Imagine a gingerbread house, a tall one. When you climb up to the second story, you can gaze down upon a vat of tempting, swirling chocolate.
That gingerbread house — a real candy store nestled in California’s Sierra Nevada foothills — has transfixed Crystal Rice since her childhood, so much so that she felt compelled to create her own magical experience to share.
Violet Sweet Shoppe, filled with its chocolates and caramels and gumdrops and other delights, offers its own brand of sensory overload in Seattle’s Phinney Ridge neighborhood. It’s magical, yes. But every candy on the premises also happens to be free of artificial colors and flavors, and also vegan (free of dairy products and sugar refined with bone char). The chocolate is ethically sourced. Rice even made sure to carry French Violet candies sweetened with beet sugar. Her grandmother Violet, the shop’s namesake, always carried them in her purse and their scent has lingered in Rice’s memory.
“I like creating that kind of atmosphere, where people can come and have very tasty things and have it stick with them,” says Rice, who speaks from experience. She and her husband, Michael Chinn, also own Violet Sweet Shoppe Vegan Bakery across town near Children’s Hospital. There the egg- and dairy-free bundt cakes, cupcakes, peanut butter cups, tarts, shortbread cookies, and other treats earn acclaim from families of kids with allergies and dietary restrictions.
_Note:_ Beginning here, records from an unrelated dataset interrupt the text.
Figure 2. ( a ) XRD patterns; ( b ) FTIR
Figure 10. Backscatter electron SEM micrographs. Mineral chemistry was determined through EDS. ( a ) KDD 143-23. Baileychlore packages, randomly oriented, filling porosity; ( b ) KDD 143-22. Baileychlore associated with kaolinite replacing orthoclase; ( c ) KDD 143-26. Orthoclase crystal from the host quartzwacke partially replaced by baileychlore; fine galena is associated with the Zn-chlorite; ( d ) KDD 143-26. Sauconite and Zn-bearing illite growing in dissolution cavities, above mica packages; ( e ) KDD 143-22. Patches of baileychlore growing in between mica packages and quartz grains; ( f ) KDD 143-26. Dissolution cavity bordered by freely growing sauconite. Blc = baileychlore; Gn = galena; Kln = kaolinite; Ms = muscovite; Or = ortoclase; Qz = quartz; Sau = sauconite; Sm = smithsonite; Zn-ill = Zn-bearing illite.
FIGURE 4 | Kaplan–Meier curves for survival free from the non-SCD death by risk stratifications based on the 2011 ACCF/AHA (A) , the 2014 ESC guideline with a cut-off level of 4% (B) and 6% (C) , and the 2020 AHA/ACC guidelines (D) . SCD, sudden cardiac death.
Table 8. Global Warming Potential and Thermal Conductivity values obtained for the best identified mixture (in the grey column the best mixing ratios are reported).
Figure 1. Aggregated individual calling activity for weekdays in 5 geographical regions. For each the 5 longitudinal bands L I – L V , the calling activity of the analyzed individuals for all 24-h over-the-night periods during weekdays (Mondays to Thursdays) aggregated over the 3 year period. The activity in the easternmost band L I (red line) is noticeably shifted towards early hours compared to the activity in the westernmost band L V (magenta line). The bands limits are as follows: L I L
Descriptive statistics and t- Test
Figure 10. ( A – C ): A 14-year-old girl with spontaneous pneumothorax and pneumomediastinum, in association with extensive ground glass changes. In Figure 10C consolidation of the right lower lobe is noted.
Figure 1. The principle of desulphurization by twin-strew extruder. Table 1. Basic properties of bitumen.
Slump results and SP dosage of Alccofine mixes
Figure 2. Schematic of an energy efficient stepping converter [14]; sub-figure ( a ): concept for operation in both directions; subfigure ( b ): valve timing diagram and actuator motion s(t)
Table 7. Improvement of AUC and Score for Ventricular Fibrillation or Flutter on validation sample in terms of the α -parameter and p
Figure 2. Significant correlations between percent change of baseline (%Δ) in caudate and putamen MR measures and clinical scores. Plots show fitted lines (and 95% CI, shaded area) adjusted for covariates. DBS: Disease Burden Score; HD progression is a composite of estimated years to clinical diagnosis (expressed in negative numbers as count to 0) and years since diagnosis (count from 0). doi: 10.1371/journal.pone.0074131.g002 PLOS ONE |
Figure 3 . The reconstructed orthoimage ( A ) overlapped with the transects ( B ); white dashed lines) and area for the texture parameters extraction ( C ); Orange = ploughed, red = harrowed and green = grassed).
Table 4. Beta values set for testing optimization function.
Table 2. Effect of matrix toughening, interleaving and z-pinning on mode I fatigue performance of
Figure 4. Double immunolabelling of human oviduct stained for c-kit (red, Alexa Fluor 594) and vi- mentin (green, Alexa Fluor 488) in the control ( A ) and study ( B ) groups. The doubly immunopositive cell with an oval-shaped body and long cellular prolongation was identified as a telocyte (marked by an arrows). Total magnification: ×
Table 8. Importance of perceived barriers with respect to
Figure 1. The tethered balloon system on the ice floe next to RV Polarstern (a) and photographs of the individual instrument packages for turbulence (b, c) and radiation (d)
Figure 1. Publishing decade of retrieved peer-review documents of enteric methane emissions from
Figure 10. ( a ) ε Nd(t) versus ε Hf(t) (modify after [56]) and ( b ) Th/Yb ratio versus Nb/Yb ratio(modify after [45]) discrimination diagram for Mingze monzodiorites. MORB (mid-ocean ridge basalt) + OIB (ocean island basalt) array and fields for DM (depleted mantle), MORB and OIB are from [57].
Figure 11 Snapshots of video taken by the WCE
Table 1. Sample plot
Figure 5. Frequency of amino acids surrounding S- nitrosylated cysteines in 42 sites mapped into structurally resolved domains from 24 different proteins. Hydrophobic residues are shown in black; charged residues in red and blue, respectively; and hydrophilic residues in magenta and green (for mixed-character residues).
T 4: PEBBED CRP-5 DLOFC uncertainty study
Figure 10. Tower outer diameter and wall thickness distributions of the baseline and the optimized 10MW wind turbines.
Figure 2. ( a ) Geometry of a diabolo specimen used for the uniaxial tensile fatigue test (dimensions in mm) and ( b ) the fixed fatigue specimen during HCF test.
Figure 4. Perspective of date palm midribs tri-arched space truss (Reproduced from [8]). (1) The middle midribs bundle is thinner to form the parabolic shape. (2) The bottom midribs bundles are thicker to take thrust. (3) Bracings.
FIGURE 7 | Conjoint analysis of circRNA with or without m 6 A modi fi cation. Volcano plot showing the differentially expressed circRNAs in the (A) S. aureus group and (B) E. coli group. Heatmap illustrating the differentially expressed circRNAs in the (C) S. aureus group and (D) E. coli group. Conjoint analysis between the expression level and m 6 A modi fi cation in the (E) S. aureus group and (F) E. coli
Rice says the candy store is a new opportunity to watch kids who often lack fun choices get to stand, transfixed, like any other kid in any other candy store, suddenly overwhelmed by options.
“It’s the first time for some of them that they get to pick whatever they want,” she says.
Rice recommends that first-timers try the cherry TruJoy fruit chews (“like a Starburst minus the gelatin”); Cocomels (chocolate-covered coconut milk caramels); and vegan “milk” chocolate from Chocolate Hollow in Vermont, a bean-to-bar chocolaterie.
If you live closer to either the bakery or candy store, order your treats in advance and pick them up at the closest location.